On that front, Cameron didn’t profess a desire to overhaul the playbook but passed on delving into specifics.

“We want to improve on what we’re doing,” he said. “I need to know everything that Zach knows. I need to know what our guys know. I’ve seen a lot of games, and it’s a great system. I just want to build on it.”

The trust placed in his hands by Miles was forged working for Schembechler, sharing an office so small that no phone conversation was truly private and no detail of the other person’s life easily concealed.

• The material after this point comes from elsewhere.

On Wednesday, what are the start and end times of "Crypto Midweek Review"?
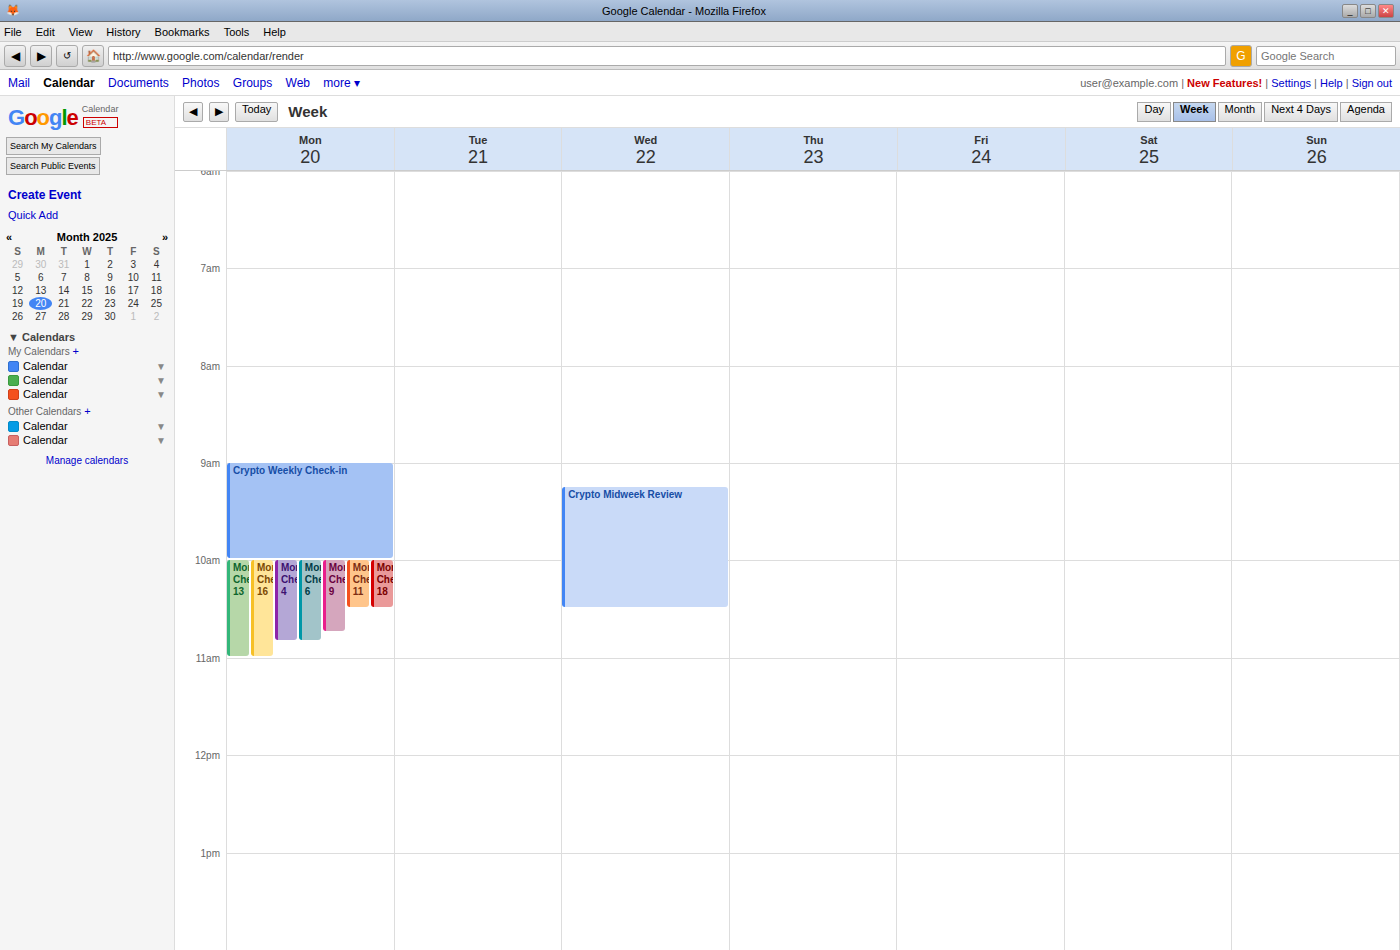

“What a great experience two young coaches had following Bo Schembechler, listening to everything he said,” Miles said. “It’s an amazing thing how well you know somebody but don’t talk about it. You grew in a like position.”

The nature of those chats remains known only to both men, but LSU fans will have to invest faith that it produces a fruitful outcome.

Parsing their statements about a working relationship, there’s a history of a give-and-take between Cameron and Miles. Those days in close quarters explain why Cameron — publicly, at least — didn’t seem to hold fast to the notion that he requires sole discretion in play-calling.

“The head coach has a vision and a vision for how each game needs to be won,” Cameron said. “We’ll obviously adjust and adapt that plan as the game goes along, but I’d be crazy (to question) working with Les — as the game plan is put together, as the game is called — (because) he has a natural feel for the game.”

And Cameron knows where it all began, too.

“I was in a tiny office with that guy, one of the toughest guys around,” Cameron said. “I know what he brings to the table.”